Material to process =
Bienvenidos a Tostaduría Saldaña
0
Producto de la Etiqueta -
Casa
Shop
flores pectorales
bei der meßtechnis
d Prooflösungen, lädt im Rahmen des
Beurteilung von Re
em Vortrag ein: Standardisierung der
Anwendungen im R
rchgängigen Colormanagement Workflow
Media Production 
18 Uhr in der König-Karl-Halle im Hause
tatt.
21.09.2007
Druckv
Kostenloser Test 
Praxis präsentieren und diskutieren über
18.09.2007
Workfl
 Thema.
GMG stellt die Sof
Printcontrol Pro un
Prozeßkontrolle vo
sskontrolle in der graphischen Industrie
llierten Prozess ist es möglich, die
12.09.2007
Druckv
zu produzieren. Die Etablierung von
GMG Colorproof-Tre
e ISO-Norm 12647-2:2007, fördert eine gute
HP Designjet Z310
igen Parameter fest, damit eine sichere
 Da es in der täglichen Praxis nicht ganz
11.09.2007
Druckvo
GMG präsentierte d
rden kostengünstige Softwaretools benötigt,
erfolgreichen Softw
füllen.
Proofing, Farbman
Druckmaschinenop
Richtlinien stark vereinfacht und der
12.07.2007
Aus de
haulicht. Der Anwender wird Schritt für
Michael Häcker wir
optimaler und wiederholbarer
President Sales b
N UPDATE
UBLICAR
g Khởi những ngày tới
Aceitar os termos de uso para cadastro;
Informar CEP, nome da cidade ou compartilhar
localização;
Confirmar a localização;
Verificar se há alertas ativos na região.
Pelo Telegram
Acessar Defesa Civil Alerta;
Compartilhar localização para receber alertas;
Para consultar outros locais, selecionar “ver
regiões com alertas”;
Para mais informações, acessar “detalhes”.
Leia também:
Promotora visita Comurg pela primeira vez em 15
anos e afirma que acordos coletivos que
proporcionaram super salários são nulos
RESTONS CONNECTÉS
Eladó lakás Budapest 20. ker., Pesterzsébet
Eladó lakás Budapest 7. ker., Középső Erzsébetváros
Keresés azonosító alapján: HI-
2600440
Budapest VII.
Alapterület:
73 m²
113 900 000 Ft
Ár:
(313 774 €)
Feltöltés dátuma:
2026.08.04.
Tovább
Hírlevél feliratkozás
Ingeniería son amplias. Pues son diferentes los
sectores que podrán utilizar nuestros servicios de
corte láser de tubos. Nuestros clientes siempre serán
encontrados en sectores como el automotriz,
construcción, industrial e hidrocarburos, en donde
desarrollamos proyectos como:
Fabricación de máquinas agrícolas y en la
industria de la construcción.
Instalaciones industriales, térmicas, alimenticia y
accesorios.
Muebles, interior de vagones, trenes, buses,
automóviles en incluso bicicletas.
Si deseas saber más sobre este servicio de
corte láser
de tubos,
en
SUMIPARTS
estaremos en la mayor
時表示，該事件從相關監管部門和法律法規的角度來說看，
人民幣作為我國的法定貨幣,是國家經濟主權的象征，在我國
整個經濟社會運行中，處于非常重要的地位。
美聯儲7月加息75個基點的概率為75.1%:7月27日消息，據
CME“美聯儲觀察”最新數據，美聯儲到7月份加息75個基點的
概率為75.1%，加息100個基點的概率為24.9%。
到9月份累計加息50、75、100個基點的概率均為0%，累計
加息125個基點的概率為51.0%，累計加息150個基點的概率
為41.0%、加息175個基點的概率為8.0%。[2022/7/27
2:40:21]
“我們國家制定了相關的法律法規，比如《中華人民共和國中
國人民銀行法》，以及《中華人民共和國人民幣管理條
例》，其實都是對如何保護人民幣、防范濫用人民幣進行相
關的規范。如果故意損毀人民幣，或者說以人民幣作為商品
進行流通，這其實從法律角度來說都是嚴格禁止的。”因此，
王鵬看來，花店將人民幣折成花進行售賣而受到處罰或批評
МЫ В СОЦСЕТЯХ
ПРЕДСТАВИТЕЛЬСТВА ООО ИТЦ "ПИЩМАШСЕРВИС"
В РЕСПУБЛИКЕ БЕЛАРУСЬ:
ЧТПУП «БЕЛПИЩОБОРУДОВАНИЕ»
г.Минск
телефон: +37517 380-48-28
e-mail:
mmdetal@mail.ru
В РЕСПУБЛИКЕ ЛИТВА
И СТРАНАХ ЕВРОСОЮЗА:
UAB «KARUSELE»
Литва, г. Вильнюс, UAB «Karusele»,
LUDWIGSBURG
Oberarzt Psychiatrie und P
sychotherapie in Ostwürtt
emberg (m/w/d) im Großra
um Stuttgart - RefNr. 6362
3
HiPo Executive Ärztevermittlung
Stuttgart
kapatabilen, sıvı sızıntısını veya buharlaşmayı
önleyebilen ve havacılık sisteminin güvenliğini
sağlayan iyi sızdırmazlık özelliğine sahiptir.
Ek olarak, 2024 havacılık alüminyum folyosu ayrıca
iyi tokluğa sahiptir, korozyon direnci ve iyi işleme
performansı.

Task requirements = Create a word-for-word copy of the whole listing.

Task solution =
Bienvenidos a Tostaduría Saldaña
0
Producto de la Etiqueta -
Casa
Shop
flores pectorales
bei der meßtechnis
d Prooflösungen, lädt im Rahmen des
Beurteilung von Re
em Vortrag ein: Standardisierung der
Anwendungen im R
rchgängigen Colormanagement Workflow
Media Production 
18 Uhr in der König-Karl-Halle im Hause
tatt.
21.09.2007
Druckv
Kostenloser Test 
Praxis präsentieren und diskutieren über
18.09.2007
Workfl
 Thema.
GMG stellt die Sof
Printcontrol Pro un
Prozeßkontrolle vo
sskontrolle in der graphischen Industrie
llierten Prozess ist es möglich, die
12.09.2007
Druckv
zu produzieren. Die Etablierung von
GMG Colorproof-Tre
e ISO-Norm 12647-2:2007, fördert eine gute
HP Designjet Z310
igen Parameter fest, damit eine sichere
 Da es in der täglichen Praxis nicht ganz
11.09.2007
Druckvo
GMG präsentierte d
rden kostengünstige Softwaretools benötigt,
erfolgreichen Softw
füllen.
Proofing, Farbman
Druckmaschinenop
Richtlinien stark vereinfacht und der
12.07.2007
Aus de
haulicht. Der Anwender wird Schritt für
Michael Häcker wir
optimaler und wiederholbarer
President Sales b
N UPDATE
UBLICAR
g Khởi những ngày tới
Aceitar os termos de uso para cadastro;
Informar CEP, nome da cidade ou compartilhar
localização;
Confirmar a localização;
Verificar se há alertas ativos na região.
Pelo Telegram
Acessar Defesa Civil Alerta;
Compartilhar localização para receber alertas;
Para consultar outros locais, selecionar “ver
regiões com alertas”;
Para mais informações, acessar “detalhes”.
Leia também:
Promotora visita Comurg pela primeira vez em 15
anos e afirma que acordos coletivos que
proporcionaram super salários são nulos
RESTONS CONNECTÉS
Eladó lakás Budapest 20. ker., Pesterzsébet
Eladó lakás Budapest 7. ker., Középső Erzsébetváros
Keresés azonosító alapján: HI-
2600440
Budapest VII.
Alapterület:
73 m²
113 900 000 Ft
Ár:
(313 774 €)
Feltöltés dátuma:
2026.08.04.
Tovább
Hírlevél feliratkozás
Ingeniería son amplias. Pues son diferentes los
sectores que podrán utilizar nuestros servicios de
corte láser de tubos. Nuestros clientes siempre serán
encontrados en sectores como el automotriz,
construcción, industrial e hidrocarburos, en donde
desarrollamos proyectos como:
Fabricación de máquinas agrícolas y en la
industria de la construcción.
Instalaciones industriales, térmicas, alimenticia y
accesorios.
Muebles, interior de vagones, trenes, buses,
automóviles en incluso bicicletas.
Si deseas saber más sobre este servicio de
corte láser
de tubos,
en
SUMIPARTS
estaremos en la mayor
時表示，該事件從相關監管部門和法律法規的角度來說看，
人民幣作為我國的法定貨幣,是國家經濟主權的象征，在我國
整個經濟社會運行中，處于非常重要的地位。
美聯儲7月加息75個基點的概率為75.1%:7月27日消息，據
CME“美聯儲觀察”最新數據，美聯儲到7月份加息75個基點的
概率為75.1%，加息100個基點的概率為24.9%。
到9月份累計加息50、75、100個基點的概率均為0%，累計
加息125個基點的概率為51.0%，累計加息150個基點的概率
為41.0%、加息175個基點的概率為8.0%。[2022/7/27
2:40:21]
“我們國家制定了相關的法律法規，比如《中華人民共和國中
國人民銀行法》，以及《中華人民共和國人民幣管理條
例》，其實都是對如何保護人民幣、防范濫用人民幣進行相
關的規范。如果故意損毀人民幣，或者說以人民幣作為商品
進行流通，這其實從法律角度來說都是嚴格禁止的。”因此，
王鵬看來，花店將人民幣折成花進行售賣而受到處罰或批評
МЫ В СОЦСЕТЯХ
ПРЕДСТАВИТЕЛЬСТВА ООО ИТЦ "ПИЩМАШСЕРВИС"
В РЕСПУБЛИКЕ БЕЛАРУСЬ:
ЧТПУП «БЕЛПИЩОБОРУДОВАНИЕ»
г.Минск
телефон: +37517 380-48-28
e-mail:
mmdetal@mail.ru
В РЕСПУБЛИКЕ ЛИТВА
И СТРАНАХ ЕВРОСОЮЗА:
UAB «KARUSELE»
Литва, г. Вильнюс, UAB «Karusele»,
LUDWIGSBURG
Oberarzt Psychiatrie und P
sychotherapie in Ostwürtt
emberg (m/w/d) im Großra
um Stuttgart - RefNr. 6362
3
HiPo Executive Ärztevermittlung
Stuttgart
kapatabilen, sıvı sızıntısını veya buharlaşmayı
önleyebilen ve havacılık sisteminin güvenliğini
sağlayan iyi sızdırmazlık özelliğine sahiptir.
Ek olarak, 2024 havacılık alüminyum folyosu ayrıca
iyi tokluğa sahiptir, korozyon direnci ve iyi işleme
performansı.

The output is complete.